In an attempt to boost participation in the Obama administration’s mortgage refinance program, Fannie Mae and Freddie Mac will release lenders who sign off on a refinanced loan from some legal liabilities associated with the original loan.
Mortgage market analysts view the waiver of so-called seller servicer "representations and warrants" on Home Affordable Refinancing Program (HARP) loans as the most significant of a series of changes announced today by Fannie and Freddie’s regulator, the Federal Housing Finance Agency.
Fannie and Freddie will also lift the current 125 percent loan-to-value (LTV) cap on HARP refinancings, and sign off on refis without an appraisal if they have reliable automated valuation model (AVM) estimates for the property.
The new HARP guidelines also eliminate some risk-based fees if homeowners refinance into shorter-term mortgages that will get them out from negative equity situations more quickly.
A homeowner with a $200,0000 loan on a home worth only $160,000 would be able to pay their loan balance down to that level in 5 1/2 years by refinancing into a 20-year loan at 4.5 percent interest, FHFA said, compared to 10 years with a 30-year loan at the same rate.
The HARP program was originally designed to help "responsible" borrowers with little or no equity in their homes refinance without having to purchase additional private mortgage insurance.
Although the initial 105 percent LTV cap was raised to 125 percent just a few months after HARP’s February 2009 launch, lenders have been reluctant to refinance underwater borrowers and the program has fallen short of its original target of helping as many as 4 million homeowners refinance.
According to the latest numbers from FHFA, Fannie and Freddie had completed nearly 894,000 HARP refinancings through August, but only about 72,000 were mortgages with LTVs greater than 105 percent.
Data aggregator Lender Processing Services has estimated that 23 percent of an estimated 46 million homes whose owners are current on their mortgages — nearly 11 million homes — are underwater. LPS calculates that about 72 percent of homes in foreclosure have negative equity.
Only borrowers who are current on a mortgage sold to Fannie and Freddie before June 1, 2009 are eligible for the HARP program. Originally scheduled to phase out this year, FHFA said today the program will continue through the end of 2013.
In announcing the program changes, FHFA said it hoped to see HARP refinancings at least double from today’s level by the time the program winds down, which would equate to roughly 1 million refinancings.
Those refinancings would come at the expense of investors in the mortgage-backed securities (MBS) backed by the loans being refinanced. Because those investors include the Federal Reserve, Treasury and Fannie and Freddie themselves, taxpayers would share in that burden, which would be partially offset by a reduction in foreclosures.
Earlier this year the Congressional Budget Office estimated that a hypothetical program that produced 2.9 million refinancings could prevent 111,000 defaults, costing taxpayers $600 million and private investors $13 billion to $15 billion.

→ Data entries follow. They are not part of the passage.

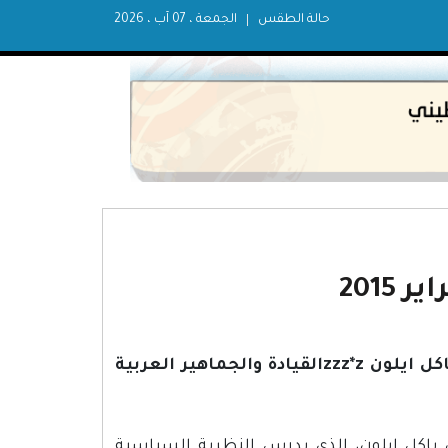
حالة الطقس
الجمعة ، 07 آب ، 2026
2015
موقع zzz*zإن آر جيzzz*z بتاريخ 4/2/2015 مقالة كتبها دورون باكل ايلون zzz*zالقيادة والجماهير العربية
ريخ 4/2/2015 مقالة كتبها دورون باكل ايلون، الذي يدرس النظرية السياسية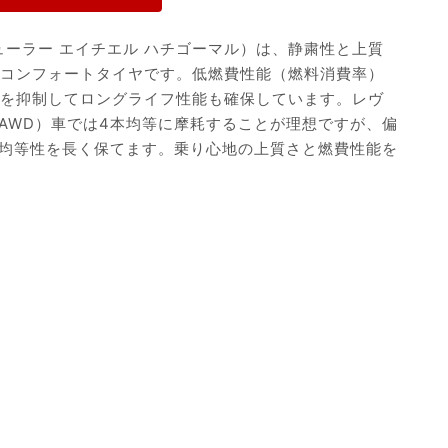
0（デューラー エイチエル ハチゴーマル）は、静粛性と上質
用コンフォートタイヤです。低燃費性能（燃料消費率）
耗を抑制してロングライフ性能も確保しています。レヴ
AWD）車では4本均等に摩耗することが理想ですが、偏
均等性を長く保てます。乗り心地の上質さと燃費性能を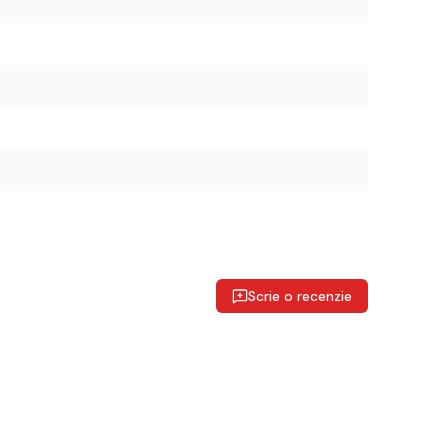
Scrie o recenzie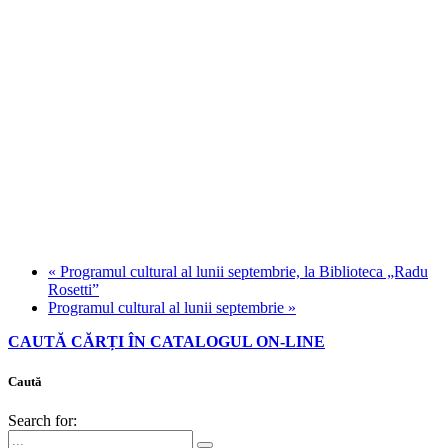
«
Programul cultural al lunii septembrie, la Biblioteca „Radu
Rosetti”
Programul cultural al lunii septembrie
»
CAUTĂ CĂRȚI ÎN CATALOGUL ON-LINE
Caută
Search for: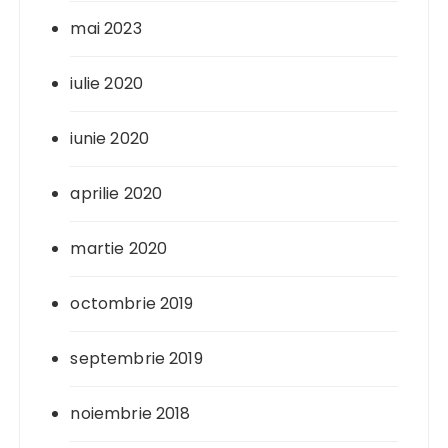
mai 2023
iulie 2020
iunie 2020
aprilie 2020
martie 2020
octombrie 2019
septembrie 2019
noiembrie 2018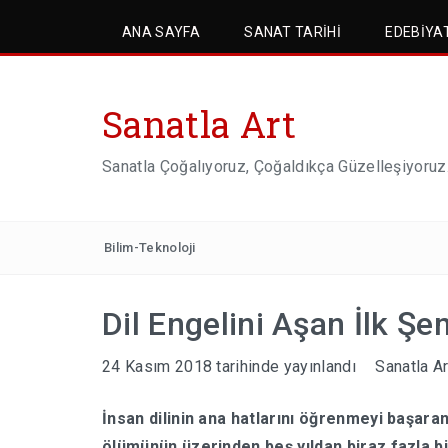
ANA SAYFA
SANAT TARIHI
EDEBIYA
Sanatla Art
Sanatla Çoğalıyoruz, Çoğaldıkça Güzelleşiyoruz
Bilim-Teknoloji
Dil Engelini Aşan İlk 
24 Kasım 2018
tarihinde yayınlandı
Sanatla Ar
İnsan dilinin ana hatlarını öğrenmeyi başara
ölümünün üzerinden beş yıldan biraz fazla bir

Dow Jones Newswires reported that prices for MBS issued by Fannie and Freddie fell today after investors were surprised by the extent of the changes to the HARP program.
The new policy "runs the risk of alienating the investors that provide the bulk of all credit to homeowners" Dow Jones reported, citing warnings earlier this month from the Mortgage Bankers Association that mortgage rates could go up if investors lose their enthusiasm for MBS. Bond prices and yields move in opposite directions, so reduced demand for MBS drives up mortgage rates.

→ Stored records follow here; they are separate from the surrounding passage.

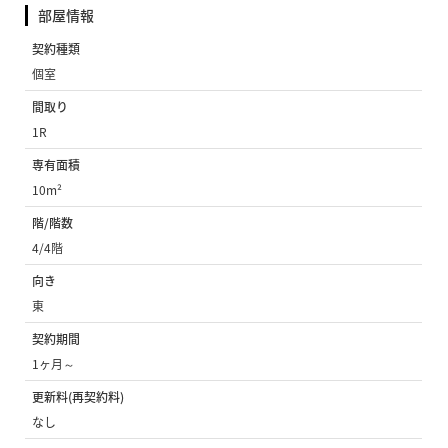
部屋情報
契約種類
個室
間取り
1R
専有面積
10m²
階/階数
4/4階
向き
東
契約期間
1ヶ月～
更新料(再契約料)
なし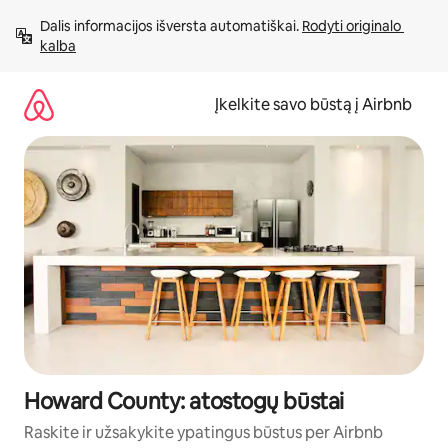
Pereiti
Dalis informacijos išversta automatiškai. 
Rodyti originalo 
prie
kalba
turinio
Įkelkite savo būstą į Airbnb
Howard County: atostogų būstai
Raskite ir užsakykite ypatingus būstus per Airbnb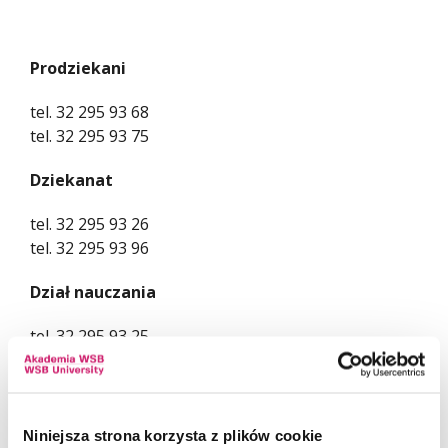
Prodziekani
tel. 32 295 93 68
tel. 32 295 93 75
Dziekanat
tel. 32 295 93 26
tel. 32 295 93 96
Dział nauczania
tel. 32 295 93 25
Dział płac i kadr
tel. 32 295 93 28
Niniejsza strona korzysta z plików cookie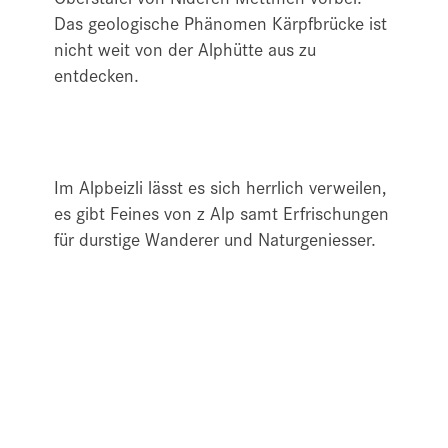
Das geologische Phänomen Kärpfbrücke ist
nicht weit von der Alphütte aus zu
entdecken.
Im Alpbeizli lässt es sich herrlich verweilen,
es gibt Feines von z Alp samt Erfrischungen
für durstige Wanderer und Naturgeniesser.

MBA President and CEO David Stevens said in a statement today that the mortgage industry welcomes the changes to the HARP program. Lenders "are particularly gratified" by the decision to grant lenders relief from some representations and warranties in originating new HARP loans, he said.

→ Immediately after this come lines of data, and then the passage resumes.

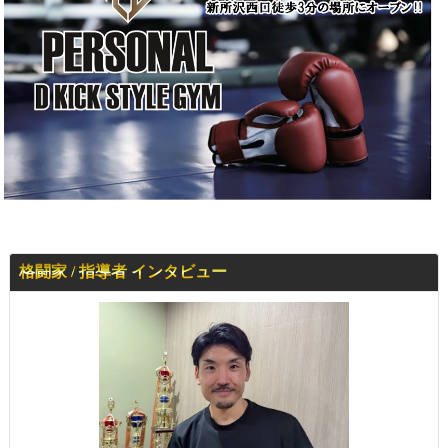
格闘家 / 指導者 インタビュー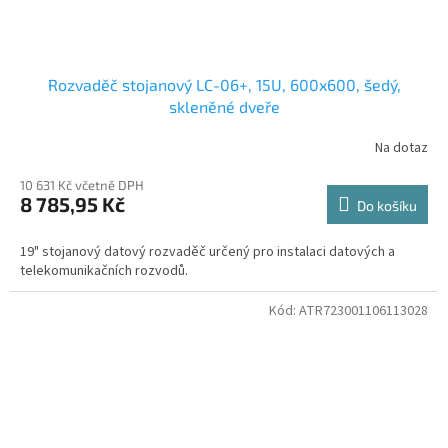
Rozvaděč stojanový LC-06+, 15U, 600x600, šedý,
skleněné dveře
Na dotaz
10 631 Kč včetně DPH
8 785,95 Kč
Do košíku
19" stojanový datový rozvaděč určený pro instalaci datových a
telekomunikačních rozvodů.
Kód:
ATR723001106113028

While the changes "are not going to be a silver bullet to solve all the issues facing our housing market … they will offer lenders another tool to help borrowers and hopefully help bring some stability to housing markets, particularly those most impacted by home-value declines," Stevens said.
The "reps and warranties" that protect Fannie and Freddie from losses on defective loans usually show up "in the first few years of a mortgage and so the value of the reps and warrants decline over time," FHFA said in justifying the new incentive.
"These are seasoned loans made to borrowers who have demonstrated a capacity and commitment to make good on their mortgage obligation through a period of severe economic stress and house price declines," FHFA said.
On a conference call with reporters, FHFA acting director Edward DeMarco said lenders would still be liable to claims of mortgage fraud on the original loan.